» WHAT YOU ARE ASKED TO DO:
Print the material below exactly as it stands, please, from its first line to the line holding "In conclusion, let", with no pictures.

» SUPPLIED ENTRIES:
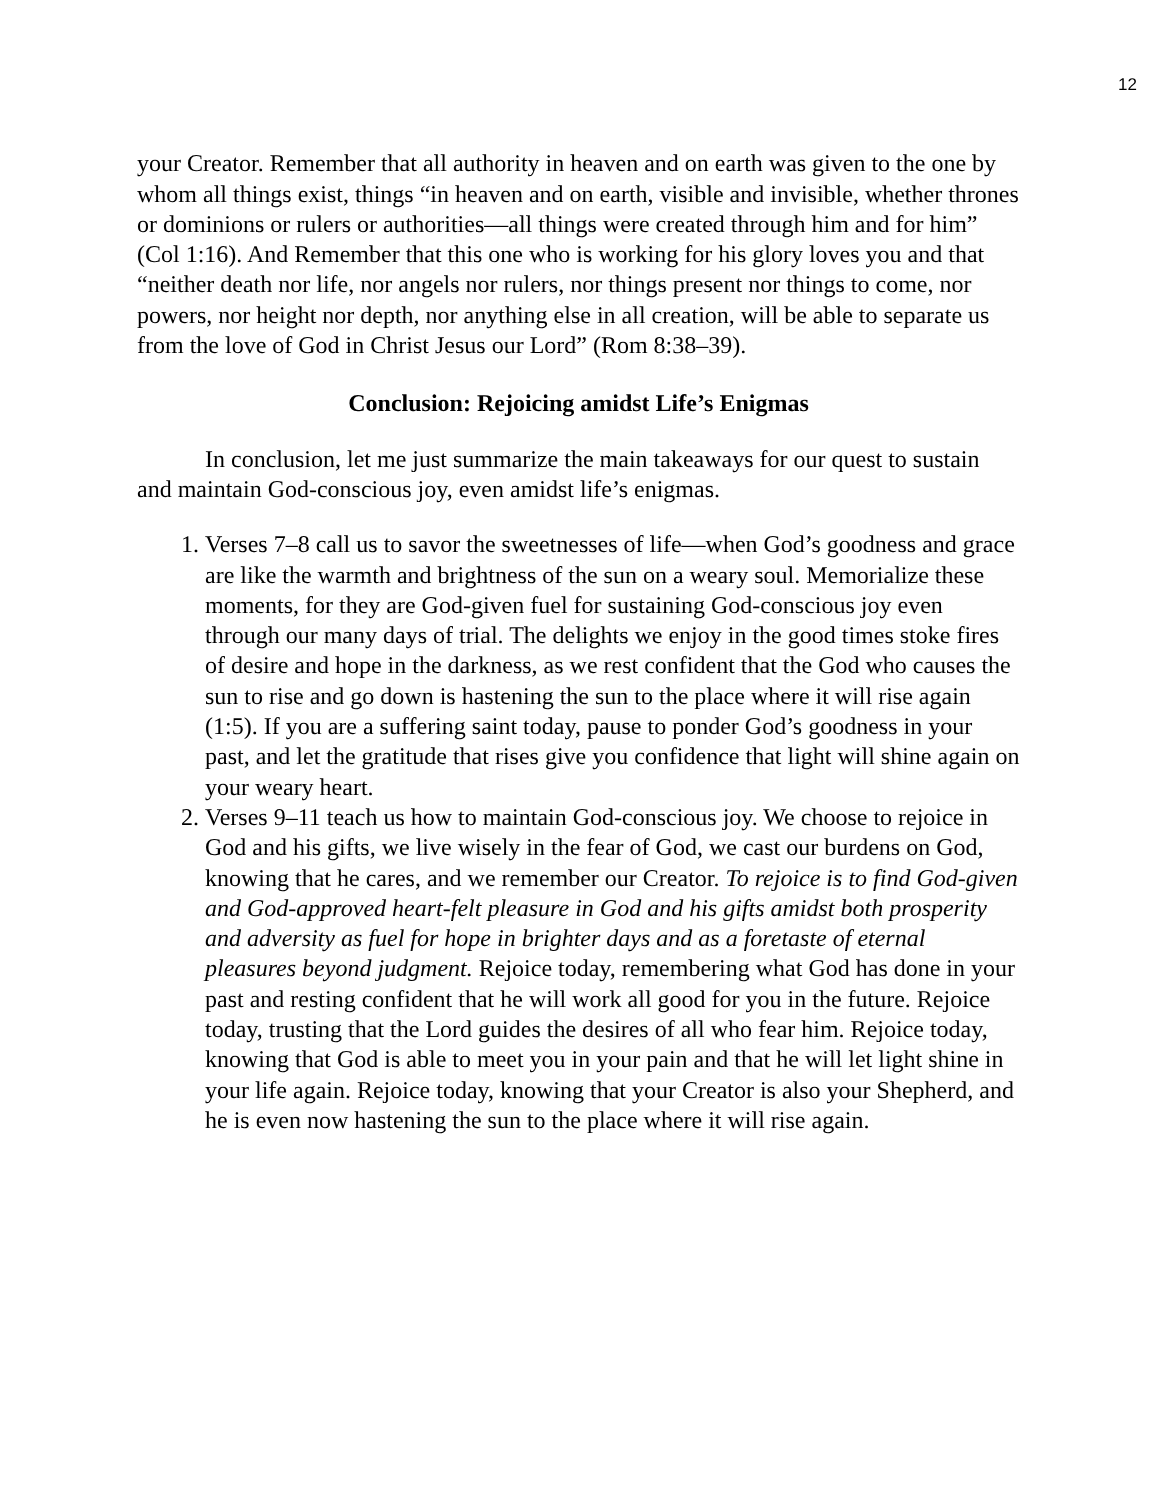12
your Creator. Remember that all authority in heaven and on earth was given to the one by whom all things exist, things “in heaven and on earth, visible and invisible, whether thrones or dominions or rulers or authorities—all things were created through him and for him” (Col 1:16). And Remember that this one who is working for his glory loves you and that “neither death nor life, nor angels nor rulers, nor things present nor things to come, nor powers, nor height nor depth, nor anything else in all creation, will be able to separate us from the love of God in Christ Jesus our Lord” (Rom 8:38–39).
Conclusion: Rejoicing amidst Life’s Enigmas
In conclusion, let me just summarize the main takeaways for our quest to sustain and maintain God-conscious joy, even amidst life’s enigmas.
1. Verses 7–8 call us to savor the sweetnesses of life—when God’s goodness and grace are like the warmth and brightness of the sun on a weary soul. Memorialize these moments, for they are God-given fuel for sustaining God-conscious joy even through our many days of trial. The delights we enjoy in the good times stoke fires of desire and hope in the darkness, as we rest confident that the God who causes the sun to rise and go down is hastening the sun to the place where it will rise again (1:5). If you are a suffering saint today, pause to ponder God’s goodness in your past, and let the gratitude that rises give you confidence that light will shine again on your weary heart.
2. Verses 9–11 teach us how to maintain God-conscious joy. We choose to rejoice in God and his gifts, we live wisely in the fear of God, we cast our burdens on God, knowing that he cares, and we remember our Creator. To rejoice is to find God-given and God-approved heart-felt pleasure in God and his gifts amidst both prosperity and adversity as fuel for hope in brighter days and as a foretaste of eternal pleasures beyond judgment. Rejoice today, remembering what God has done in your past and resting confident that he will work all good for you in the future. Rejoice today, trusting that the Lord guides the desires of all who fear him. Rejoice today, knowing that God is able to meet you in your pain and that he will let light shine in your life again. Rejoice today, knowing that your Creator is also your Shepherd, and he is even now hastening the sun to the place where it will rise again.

» TASK ANSWER:
12
your Creator. Remember that all authority in heaven and on earth was given to the one by whom all things exist, things “in heaven and on earth, visible and invisible, whether thrones or dominions or rulers or authorities—all things were created through him and for him” (Col 1:16). And Remember that this one who is working for his glory loves you and that “neither death nor life, nor angels nor rulers, nor things present nor things to come, nor powers, nor height nor depth, nor anything else in all creation, will be able to separate us from the love of God in Christ Jesus our Lord” (Rom 8:38–39).
Conclusion: Rejoicing amidst Life’s Enigmas
In conclusion, let me just summarize the main takeaways for our quest to sustain and maintain God-conscious joy, even amidst life’s enigmas.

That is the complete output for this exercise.